:: EXERCISE INPUT ::

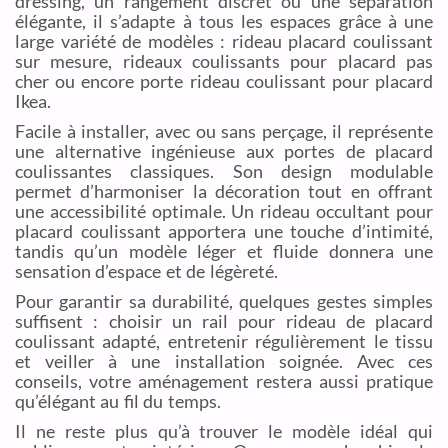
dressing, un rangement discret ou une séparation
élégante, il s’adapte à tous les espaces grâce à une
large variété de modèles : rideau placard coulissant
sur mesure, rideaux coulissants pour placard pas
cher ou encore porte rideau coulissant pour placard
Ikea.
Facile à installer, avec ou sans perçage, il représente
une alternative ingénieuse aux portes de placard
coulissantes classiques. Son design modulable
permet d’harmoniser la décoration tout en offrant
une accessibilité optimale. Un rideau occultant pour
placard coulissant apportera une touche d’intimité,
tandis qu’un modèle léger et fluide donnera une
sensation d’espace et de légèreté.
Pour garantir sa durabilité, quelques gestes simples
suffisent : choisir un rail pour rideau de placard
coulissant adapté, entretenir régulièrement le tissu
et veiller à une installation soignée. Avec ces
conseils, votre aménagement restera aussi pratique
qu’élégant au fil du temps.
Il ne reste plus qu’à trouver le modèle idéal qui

:::
:: EXERCISE INPUT ::

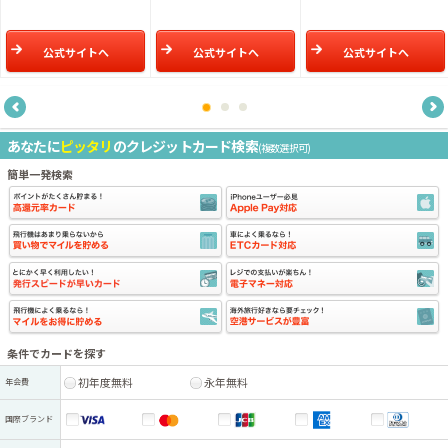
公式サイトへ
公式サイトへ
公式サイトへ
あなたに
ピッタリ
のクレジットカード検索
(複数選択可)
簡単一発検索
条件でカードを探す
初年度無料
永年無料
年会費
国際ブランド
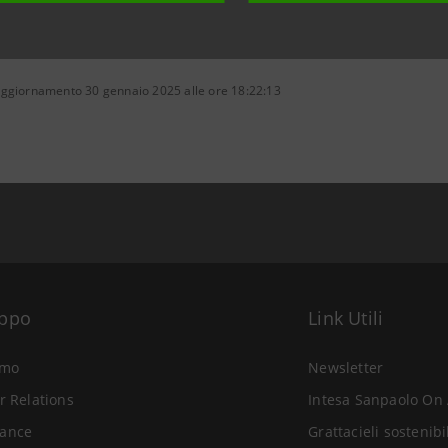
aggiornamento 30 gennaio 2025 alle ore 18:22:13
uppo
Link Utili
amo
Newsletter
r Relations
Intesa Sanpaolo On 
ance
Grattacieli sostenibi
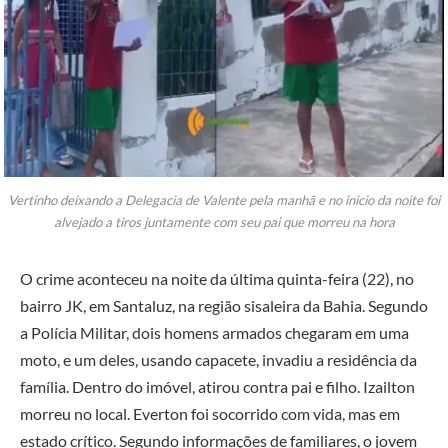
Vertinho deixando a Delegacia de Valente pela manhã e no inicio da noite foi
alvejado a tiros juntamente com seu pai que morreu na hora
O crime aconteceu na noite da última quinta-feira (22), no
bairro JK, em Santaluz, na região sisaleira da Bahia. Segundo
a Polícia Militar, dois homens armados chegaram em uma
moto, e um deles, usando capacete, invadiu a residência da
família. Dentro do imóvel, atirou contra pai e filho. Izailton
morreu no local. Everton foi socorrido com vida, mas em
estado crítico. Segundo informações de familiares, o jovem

:::
:: EXERCISE INPUT ::

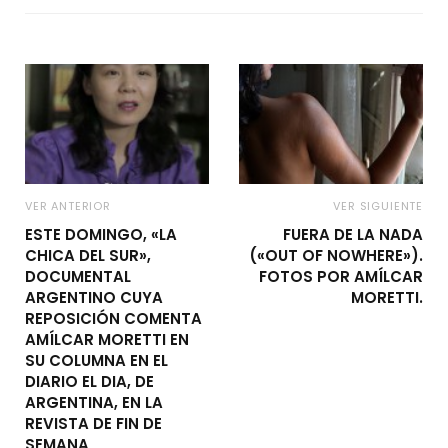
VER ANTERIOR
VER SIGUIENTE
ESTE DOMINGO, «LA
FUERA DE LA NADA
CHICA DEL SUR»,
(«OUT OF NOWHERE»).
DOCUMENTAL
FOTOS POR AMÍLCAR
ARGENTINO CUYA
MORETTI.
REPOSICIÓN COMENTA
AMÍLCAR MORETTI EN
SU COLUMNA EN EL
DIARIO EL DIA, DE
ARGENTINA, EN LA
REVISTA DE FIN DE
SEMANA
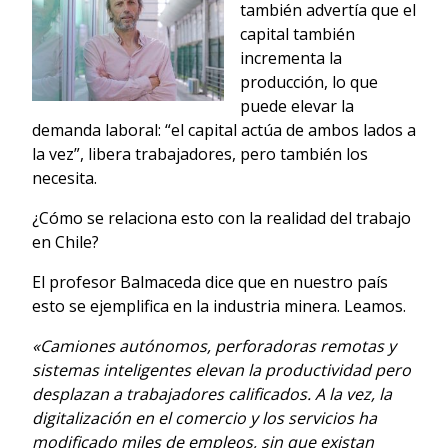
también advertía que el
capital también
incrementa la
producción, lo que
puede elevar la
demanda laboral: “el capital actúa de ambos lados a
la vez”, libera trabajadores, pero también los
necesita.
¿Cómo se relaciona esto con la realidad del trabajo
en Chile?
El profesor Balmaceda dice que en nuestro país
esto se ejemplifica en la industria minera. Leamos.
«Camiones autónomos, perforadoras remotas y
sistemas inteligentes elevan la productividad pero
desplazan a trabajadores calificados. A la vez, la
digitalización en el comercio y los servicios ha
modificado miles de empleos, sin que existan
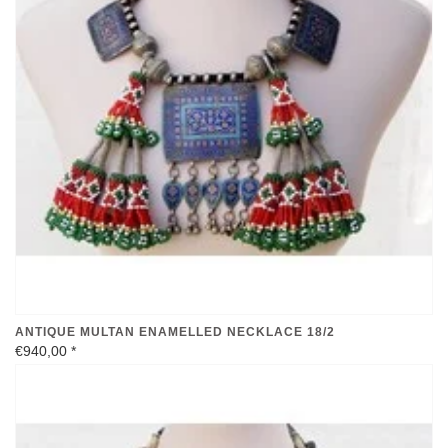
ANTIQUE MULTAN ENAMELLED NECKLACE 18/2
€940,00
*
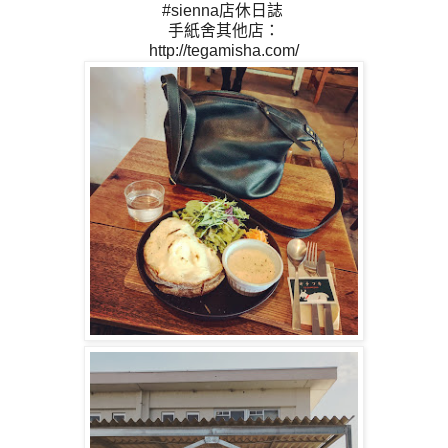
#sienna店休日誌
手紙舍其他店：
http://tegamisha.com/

:::

* TASK STATEMENT
Count the lines in the entries above that contain the string "morreu", treating uppercase and lowercase as different. Reply with the number only.

* RESULT
2